→ **CHECK YOUR UNDERSTANDING**
(a) Can you reproduce, word for word, the part of the Company OS post that begins at "I’ve been the" and stops after "was worth it."?
(b) According to the Company OS post, what is the monthly cost of Call Track Metrics for one client?

→ **DOCUMENT SECTION**

I’ve been the outside SEO guy for a while now. The vendor. The person you call when your rankings drop or your Google Ads are bleeding money. You pay a retainer, I do the work, and at the end of the month you squint at a report trying to figure out if it was worth it.
I’ve been thinking about burning that model down.
Not because it doesn’t work — it does. But because it fundamentally undersells what I can actually do, and it puts me in a position where I’m always justifying my existence to someone who doesn’t fully understand what I built for them. There’s a better arrangement. And I think I finally figured out what it looks like.
Here’s the idea: instead of being your marketing vendor, what if I became your entire revenue infrastructure?

What I’m Calling the Company OS
I build a lot of things for the businesses I work with. Websites. Content engines. Ad campaigns. Call tracking. CRM setups. AI agents that handle intake and follow-up. I’ve been doing all of this across multiple companies at once. At some point I started noticing that the companies where I’m most involved — where I’m running the full stack, not just one piece — perform dramatically better than the ones where I’m just “doing SEO.”
So I started asking: what if I just owned the whole stack, hosted it, and took a percentage of what I could prove I drove?
That’s the Company OS. Here’s what’s in the box:
- A dedicated Google Cloud VM — your company’s own server environment that I host and manage
- Your website, fully built and optimized by me
- AI-generated content at scale — the kind that dominates local search
- Google Ads and Local Service Ads managed by me
- Call Track Metrics wired to every traffic source — every call tracked to the page, the keyword, the campaign, the full journey
- A CRM and project management tools for your crew
- AI agents handling intake, follow-up, and estimate coordination

The contractor pays nothing upfront. No retainer. No setup fee. They owe me a percentage of every verified dollar of revenue that came through my system. Call Track Metrics makes it provable. We both look at the same data.
The Numbers I’m Working With
I started this in the restoration contracting space because that’s the vertical I know cold, but the model generalizes to any business where the lead is a phone call.
A mid-size restoration contractor doing $150,000/month in revenue is not unusual in a decent market. Here’s what my costs look like to run the OS for one client: the Google Cloud VM runs about $60–90/month, Call Track Metrics is $150–250/month, content production runs $200–400/month, CRM and project management tools are another $100–200/month. The big variable is Google Ads spend, which I front — somewhere between $2,000–5,000/month depending on the market.

→ **DATASET**

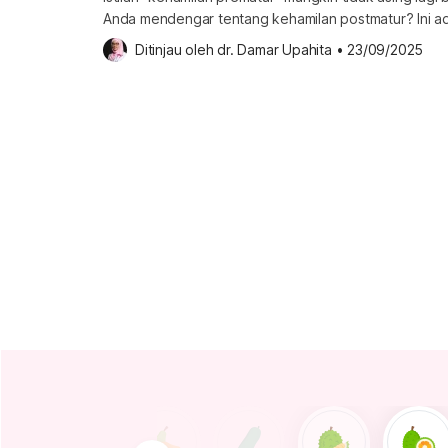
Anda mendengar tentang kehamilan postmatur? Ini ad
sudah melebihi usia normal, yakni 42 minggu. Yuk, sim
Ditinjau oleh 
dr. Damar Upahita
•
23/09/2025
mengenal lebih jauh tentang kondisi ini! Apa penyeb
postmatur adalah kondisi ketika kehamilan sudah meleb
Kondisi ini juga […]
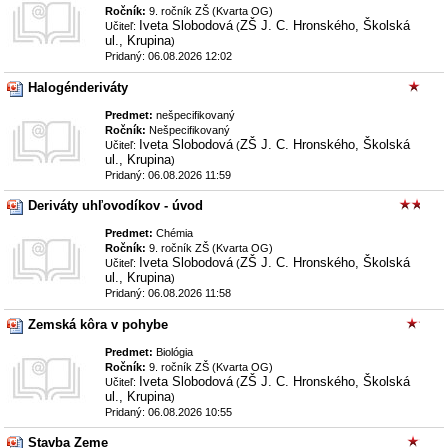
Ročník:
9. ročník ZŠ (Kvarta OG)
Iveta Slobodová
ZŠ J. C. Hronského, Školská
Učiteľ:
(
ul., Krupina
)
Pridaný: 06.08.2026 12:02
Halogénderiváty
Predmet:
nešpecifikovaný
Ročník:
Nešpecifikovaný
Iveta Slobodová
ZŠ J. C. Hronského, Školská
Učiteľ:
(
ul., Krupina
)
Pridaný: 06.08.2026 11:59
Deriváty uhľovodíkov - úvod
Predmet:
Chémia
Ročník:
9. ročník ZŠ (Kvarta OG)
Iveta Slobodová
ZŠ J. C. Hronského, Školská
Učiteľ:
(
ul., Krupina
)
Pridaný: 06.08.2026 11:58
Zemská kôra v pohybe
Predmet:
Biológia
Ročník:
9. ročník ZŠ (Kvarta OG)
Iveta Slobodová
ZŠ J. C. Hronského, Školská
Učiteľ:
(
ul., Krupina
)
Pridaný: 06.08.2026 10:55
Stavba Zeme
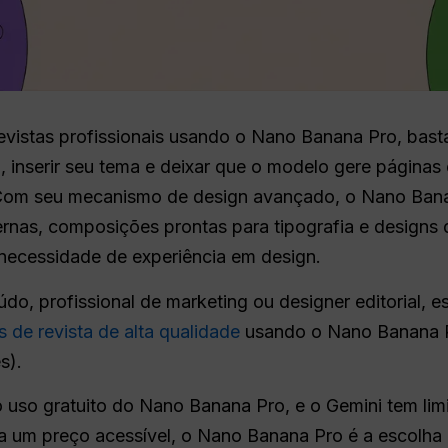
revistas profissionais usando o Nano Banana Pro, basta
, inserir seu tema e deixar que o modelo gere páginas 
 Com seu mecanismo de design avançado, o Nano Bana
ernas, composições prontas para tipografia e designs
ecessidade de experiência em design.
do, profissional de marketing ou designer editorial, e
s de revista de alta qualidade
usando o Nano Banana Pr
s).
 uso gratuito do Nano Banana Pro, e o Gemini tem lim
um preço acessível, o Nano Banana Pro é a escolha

==

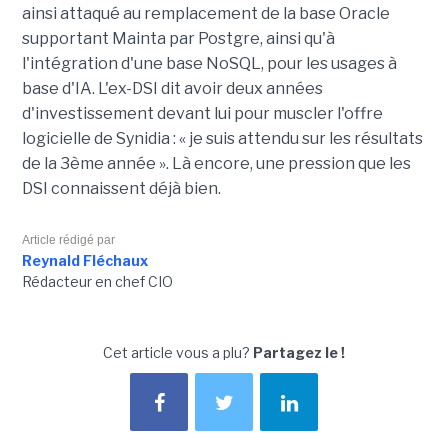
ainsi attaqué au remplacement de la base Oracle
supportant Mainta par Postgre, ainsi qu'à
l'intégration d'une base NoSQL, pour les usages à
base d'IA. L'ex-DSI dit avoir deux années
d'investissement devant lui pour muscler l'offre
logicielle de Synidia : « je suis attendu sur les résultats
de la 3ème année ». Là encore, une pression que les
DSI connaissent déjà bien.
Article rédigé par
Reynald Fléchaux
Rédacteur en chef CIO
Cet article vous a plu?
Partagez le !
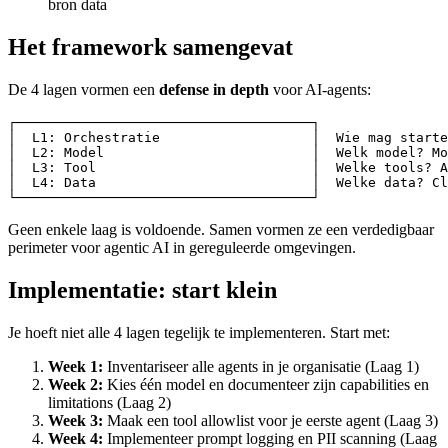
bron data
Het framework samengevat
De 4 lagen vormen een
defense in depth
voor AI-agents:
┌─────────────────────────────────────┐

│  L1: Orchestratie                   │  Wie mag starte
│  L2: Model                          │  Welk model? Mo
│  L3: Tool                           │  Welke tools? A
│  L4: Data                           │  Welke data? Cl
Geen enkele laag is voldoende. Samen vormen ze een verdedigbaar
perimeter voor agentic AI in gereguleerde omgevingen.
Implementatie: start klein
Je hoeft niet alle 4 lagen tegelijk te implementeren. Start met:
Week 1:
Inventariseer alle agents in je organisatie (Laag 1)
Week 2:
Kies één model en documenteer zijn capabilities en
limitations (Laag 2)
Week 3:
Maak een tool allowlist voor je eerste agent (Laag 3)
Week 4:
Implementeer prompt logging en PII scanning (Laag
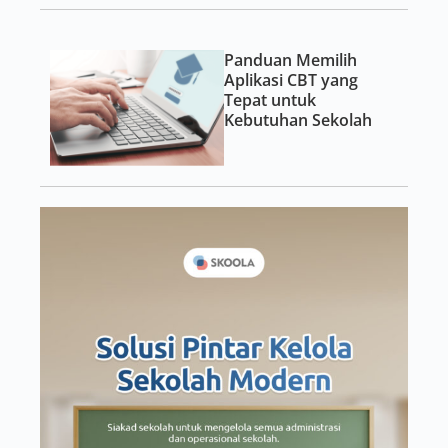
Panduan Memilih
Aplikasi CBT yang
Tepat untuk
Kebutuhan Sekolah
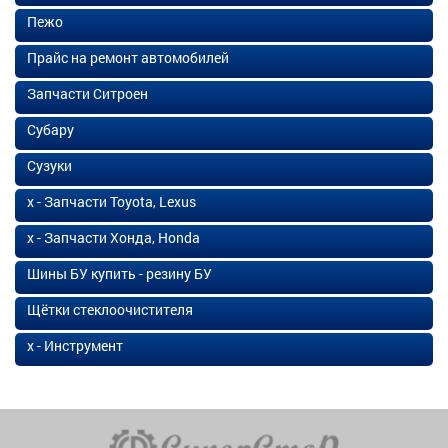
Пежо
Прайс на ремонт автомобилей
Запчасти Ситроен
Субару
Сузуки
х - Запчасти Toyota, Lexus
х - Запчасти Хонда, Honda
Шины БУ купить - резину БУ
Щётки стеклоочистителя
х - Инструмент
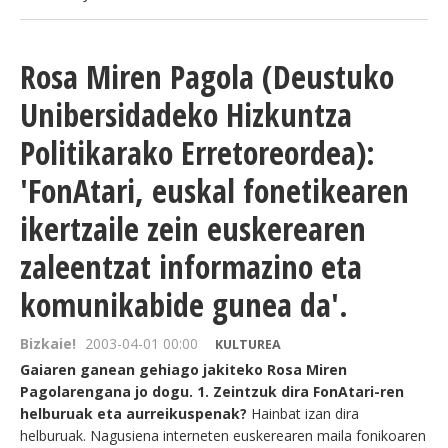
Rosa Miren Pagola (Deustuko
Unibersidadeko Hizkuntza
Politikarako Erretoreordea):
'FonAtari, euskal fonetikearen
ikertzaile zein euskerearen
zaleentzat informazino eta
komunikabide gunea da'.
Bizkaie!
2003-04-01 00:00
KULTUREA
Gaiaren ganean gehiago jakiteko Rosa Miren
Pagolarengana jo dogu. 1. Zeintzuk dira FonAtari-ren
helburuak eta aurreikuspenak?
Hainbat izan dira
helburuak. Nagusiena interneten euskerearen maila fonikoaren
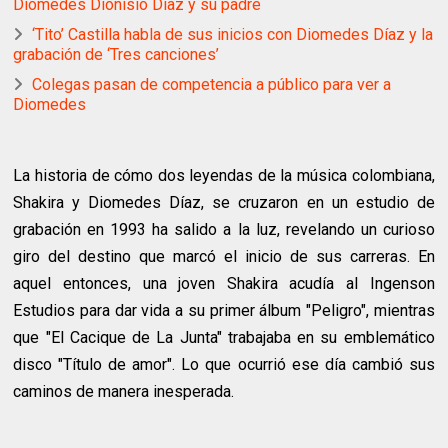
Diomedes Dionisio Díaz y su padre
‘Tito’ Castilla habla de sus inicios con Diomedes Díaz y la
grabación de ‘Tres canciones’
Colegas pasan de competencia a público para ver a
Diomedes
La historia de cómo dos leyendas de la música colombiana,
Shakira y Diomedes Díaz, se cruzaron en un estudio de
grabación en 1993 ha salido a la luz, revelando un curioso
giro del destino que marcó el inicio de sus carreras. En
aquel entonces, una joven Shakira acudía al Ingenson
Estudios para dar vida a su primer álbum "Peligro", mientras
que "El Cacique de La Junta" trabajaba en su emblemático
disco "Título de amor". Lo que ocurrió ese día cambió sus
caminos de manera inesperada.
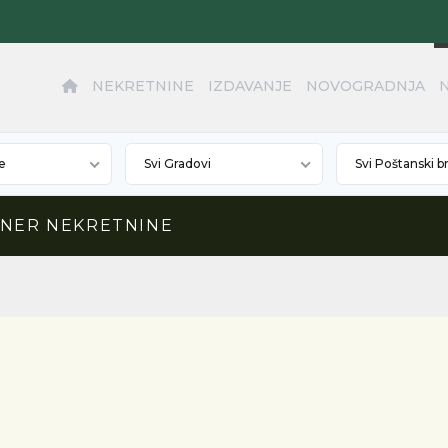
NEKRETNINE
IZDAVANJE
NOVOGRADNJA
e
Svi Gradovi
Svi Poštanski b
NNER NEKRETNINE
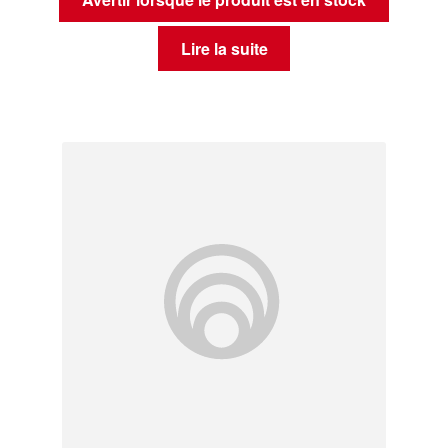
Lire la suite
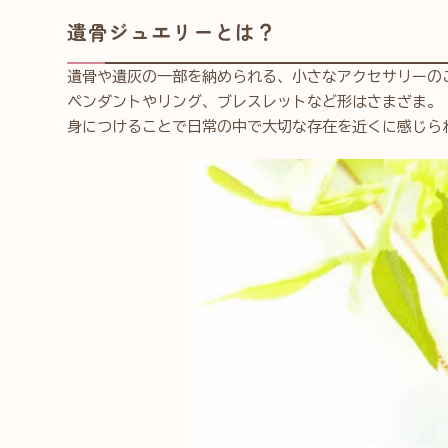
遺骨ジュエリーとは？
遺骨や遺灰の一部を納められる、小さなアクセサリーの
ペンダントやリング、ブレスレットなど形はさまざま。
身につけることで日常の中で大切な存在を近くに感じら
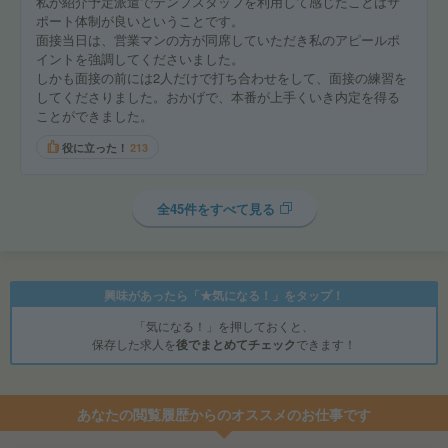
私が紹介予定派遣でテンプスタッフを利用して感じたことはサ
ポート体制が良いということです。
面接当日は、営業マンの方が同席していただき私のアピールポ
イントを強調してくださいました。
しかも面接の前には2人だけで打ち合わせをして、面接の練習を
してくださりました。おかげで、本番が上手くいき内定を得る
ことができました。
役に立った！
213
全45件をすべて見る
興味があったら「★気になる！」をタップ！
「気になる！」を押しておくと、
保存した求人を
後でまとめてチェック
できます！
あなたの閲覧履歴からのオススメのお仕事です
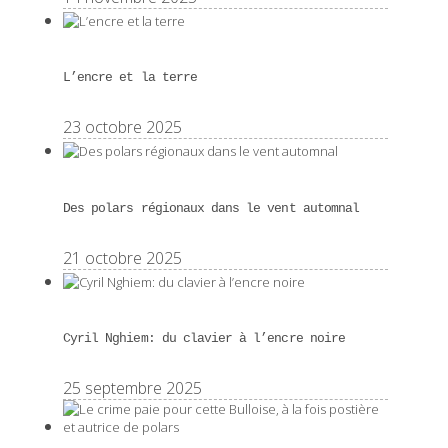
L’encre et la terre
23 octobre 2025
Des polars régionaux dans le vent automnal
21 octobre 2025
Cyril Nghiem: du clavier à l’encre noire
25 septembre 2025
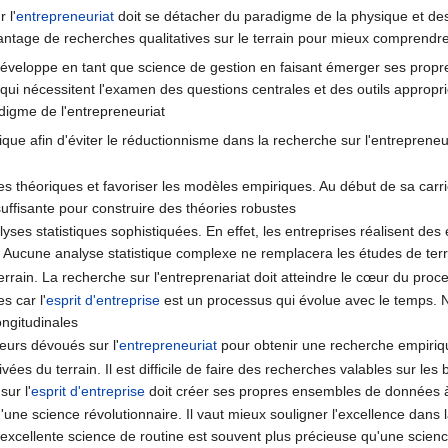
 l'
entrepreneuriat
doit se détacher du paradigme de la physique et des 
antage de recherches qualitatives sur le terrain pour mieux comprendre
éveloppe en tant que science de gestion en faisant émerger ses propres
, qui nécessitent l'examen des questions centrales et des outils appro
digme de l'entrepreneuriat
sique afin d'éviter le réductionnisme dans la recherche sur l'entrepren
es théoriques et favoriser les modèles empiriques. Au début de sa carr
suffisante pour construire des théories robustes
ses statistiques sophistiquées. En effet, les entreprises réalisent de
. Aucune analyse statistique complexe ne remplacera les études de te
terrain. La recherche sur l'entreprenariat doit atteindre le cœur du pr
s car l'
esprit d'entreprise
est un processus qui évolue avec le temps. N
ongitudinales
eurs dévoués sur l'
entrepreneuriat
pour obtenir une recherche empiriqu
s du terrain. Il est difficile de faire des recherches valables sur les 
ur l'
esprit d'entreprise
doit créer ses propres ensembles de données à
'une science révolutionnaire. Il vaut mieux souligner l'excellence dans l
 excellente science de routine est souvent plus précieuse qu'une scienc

==

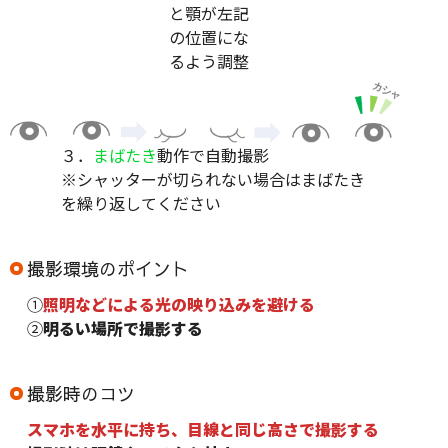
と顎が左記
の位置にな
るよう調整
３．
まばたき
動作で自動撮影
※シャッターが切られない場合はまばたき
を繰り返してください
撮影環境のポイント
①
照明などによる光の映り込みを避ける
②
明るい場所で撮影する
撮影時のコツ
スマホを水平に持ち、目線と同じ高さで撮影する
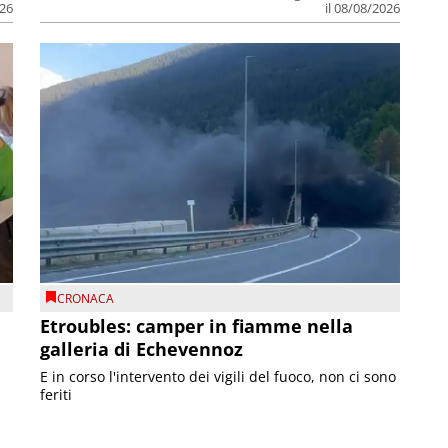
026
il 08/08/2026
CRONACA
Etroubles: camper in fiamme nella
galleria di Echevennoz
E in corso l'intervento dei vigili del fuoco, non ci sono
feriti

→ **ANSWERS FOR EACH ITEM**
(a)
I’ve been the outside SEO guy for a while now. The vendor. The person you call when your rankings drop or your Google Ads are bleeding money. You pay a retainer, I do the work, and at the end of the month you squint at a report trying to figure out if it was worth it.

(b) $150–250 per month.